Exercise details ▸
If a line of the data below holds the word "Front", list it.

[Extracted page text data]
____

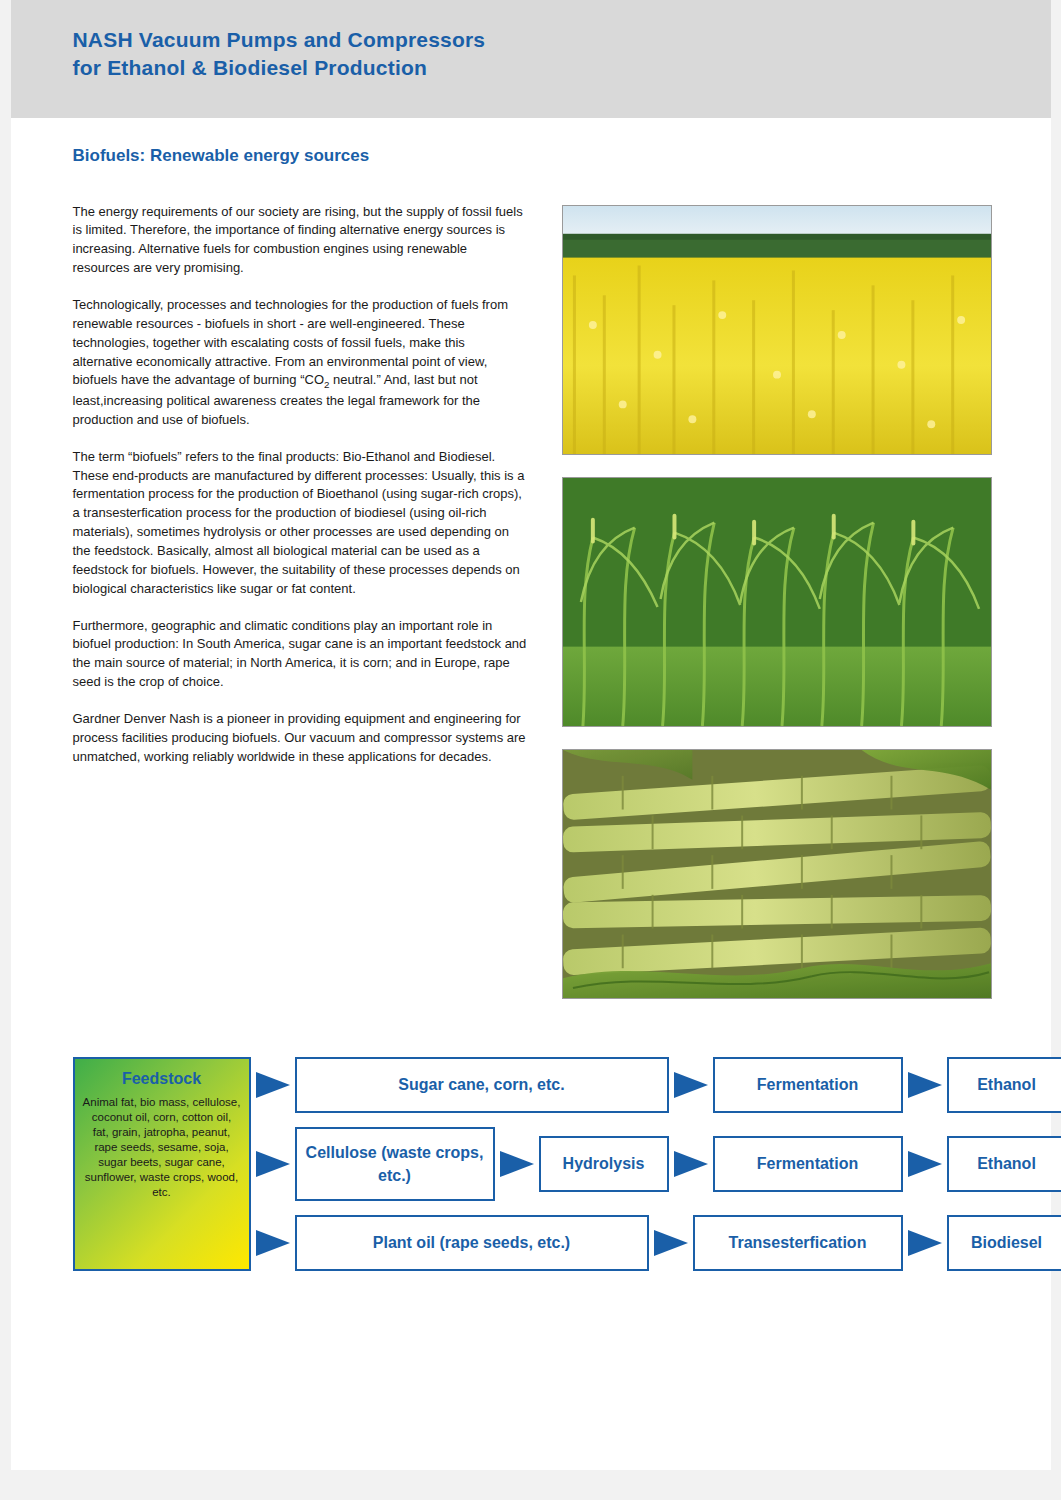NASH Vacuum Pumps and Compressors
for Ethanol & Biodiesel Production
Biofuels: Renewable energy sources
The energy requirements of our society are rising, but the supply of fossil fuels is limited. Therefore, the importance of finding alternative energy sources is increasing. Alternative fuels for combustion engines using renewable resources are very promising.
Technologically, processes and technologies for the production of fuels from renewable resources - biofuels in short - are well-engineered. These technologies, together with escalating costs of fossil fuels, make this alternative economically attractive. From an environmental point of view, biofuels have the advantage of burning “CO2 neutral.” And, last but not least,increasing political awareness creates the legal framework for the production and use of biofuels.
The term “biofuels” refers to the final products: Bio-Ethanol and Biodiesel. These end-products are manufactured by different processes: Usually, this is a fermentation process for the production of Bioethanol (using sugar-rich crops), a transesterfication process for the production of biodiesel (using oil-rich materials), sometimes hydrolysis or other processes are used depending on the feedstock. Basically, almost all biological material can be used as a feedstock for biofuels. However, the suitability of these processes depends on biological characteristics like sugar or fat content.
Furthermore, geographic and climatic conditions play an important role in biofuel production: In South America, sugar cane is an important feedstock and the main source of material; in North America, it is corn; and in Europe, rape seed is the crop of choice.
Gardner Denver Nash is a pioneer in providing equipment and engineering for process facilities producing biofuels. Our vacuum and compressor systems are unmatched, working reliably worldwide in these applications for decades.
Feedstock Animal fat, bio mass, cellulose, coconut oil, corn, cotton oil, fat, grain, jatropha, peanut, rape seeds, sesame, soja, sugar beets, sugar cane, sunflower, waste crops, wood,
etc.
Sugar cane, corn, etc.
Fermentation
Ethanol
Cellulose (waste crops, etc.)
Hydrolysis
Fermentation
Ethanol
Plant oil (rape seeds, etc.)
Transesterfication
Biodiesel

____

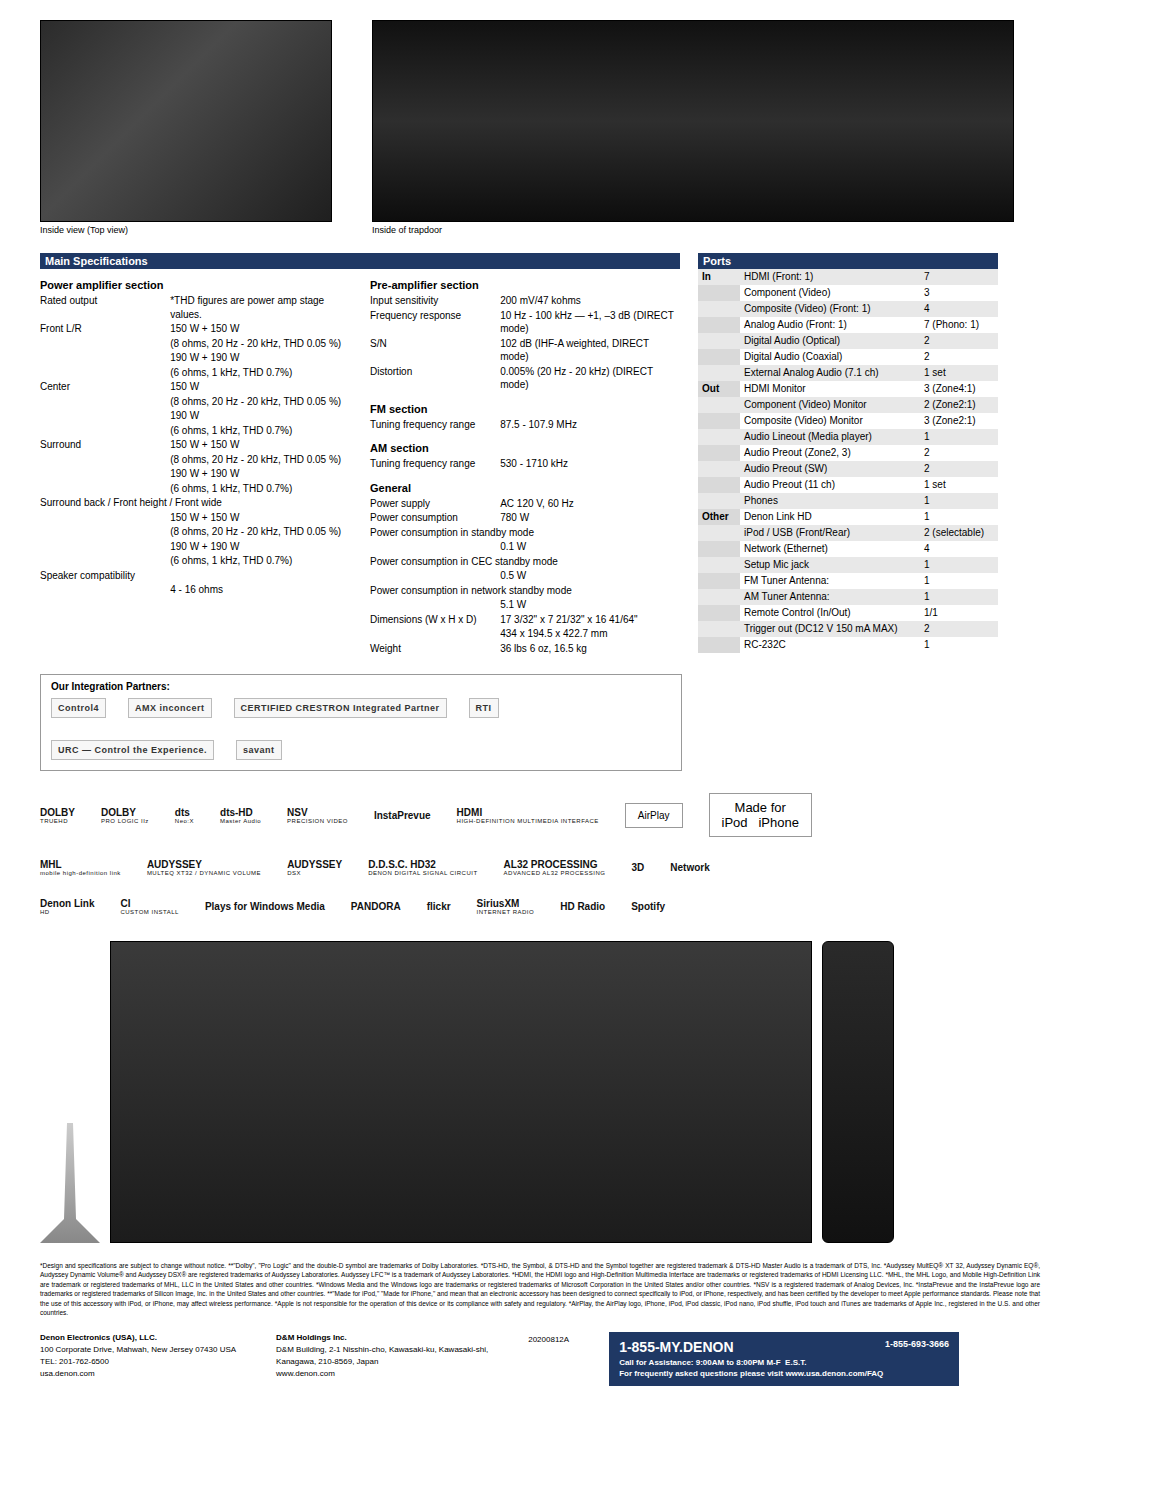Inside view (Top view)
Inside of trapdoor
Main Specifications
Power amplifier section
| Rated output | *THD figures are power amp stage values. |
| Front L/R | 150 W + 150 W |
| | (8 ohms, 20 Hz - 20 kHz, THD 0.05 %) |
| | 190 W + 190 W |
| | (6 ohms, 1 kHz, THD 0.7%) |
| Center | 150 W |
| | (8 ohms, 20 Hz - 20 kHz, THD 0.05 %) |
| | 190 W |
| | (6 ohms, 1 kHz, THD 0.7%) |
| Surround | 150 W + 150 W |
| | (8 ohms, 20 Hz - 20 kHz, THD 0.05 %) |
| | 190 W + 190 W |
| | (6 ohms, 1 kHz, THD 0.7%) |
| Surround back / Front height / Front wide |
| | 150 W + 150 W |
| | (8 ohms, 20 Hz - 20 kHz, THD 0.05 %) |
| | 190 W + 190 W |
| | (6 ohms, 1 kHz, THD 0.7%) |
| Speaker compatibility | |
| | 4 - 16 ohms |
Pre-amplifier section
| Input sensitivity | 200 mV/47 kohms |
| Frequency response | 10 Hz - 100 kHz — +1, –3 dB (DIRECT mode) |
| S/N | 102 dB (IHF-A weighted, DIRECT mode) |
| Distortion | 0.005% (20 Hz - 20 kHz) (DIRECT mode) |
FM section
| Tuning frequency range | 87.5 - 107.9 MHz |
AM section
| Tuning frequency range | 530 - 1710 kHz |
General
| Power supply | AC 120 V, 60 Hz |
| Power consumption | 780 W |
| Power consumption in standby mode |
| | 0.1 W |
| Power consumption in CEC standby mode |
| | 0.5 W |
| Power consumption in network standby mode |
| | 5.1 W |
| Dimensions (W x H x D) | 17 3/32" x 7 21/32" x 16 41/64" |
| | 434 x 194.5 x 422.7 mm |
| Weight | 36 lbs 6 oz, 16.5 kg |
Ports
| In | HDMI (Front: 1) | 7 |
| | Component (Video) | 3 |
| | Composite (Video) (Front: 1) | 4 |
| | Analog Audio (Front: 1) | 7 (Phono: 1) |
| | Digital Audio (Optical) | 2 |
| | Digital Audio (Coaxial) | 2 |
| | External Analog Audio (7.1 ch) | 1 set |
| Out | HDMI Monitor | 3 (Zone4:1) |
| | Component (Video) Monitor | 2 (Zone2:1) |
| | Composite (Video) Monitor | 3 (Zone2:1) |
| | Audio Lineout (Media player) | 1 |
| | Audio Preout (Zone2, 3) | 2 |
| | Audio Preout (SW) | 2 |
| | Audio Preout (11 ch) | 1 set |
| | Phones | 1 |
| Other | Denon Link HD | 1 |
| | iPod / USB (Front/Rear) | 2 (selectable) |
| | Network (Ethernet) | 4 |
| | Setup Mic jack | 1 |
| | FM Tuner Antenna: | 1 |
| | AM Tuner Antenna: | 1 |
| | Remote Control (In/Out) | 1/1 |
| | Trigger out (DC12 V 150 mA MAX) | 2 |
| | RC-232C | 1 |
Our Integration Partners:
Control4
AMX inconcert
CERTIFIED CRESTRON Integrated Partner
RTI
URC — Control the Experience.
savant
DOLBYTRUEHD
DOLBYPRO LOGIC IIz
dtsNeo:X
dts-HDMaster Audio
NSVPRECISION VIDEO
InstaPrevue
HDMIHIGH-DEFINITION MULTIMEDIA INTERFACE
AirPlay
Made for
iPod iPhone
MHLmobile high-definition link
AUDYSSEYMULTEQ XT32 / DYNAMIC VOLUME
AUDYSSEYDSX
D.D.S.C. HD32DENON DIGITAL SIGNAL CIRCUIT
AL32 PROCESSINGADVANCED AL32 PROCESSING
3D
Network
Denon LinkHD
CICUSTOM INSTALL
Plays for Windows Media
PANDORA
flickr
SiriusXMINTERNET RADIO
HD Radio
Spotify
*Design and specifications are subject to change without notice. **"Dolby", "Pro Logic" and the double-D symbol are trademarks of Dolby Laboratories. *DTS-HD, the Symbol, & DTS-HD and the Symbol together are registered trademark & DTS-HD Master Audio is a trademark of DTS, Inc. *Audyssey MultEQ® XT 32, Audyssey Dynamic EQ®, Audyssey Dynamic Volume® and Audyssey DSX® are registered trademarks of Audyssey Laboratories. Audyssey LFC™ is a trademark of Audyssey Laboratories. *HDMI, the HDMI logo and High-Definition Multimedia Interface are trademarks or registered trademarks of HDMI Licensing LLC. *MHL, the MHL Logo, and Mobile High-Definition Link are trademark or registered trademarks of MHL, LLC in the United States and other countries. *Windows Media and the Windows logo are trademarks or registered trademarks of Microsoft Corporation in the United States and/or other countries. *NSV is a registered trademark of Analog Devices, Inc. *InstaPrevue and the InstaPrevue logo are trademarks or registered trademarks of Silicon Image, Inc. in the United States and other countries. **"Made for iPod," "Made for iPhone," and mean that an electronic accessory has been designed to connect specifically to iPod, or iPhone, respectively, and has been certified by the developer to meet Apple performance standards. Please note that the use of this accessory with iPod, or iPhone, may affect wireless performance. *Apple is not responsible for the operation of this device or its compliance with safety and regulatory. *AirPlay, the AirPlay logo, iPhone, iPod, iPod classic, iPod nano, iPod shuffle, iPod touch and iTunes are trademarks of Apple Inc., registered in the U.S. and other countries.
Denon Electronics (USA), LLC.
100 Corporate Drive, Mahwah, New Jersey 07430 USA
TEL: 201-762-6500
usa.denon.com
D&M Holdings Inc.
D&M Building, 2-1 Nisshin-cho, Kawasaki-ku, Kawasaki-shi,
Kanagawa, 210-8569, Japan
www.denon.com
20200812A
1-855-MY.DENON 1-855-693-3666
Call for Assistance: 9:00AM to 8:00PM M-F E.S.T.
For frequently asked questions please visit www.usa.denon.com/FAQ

____

Answer section ▸
| Front L/R | 150 W + 150 W |
| Surround back / Front height / Front wide |
| In | HDMI (Front: 1) | 7 |
| | Composite (Video) (Front: 1) | 4 |
| | Analog Audio (Front: 1) | 7 (Phono: 1) |
| | iPod / USB (Front/Rear) | 2 (selectable) |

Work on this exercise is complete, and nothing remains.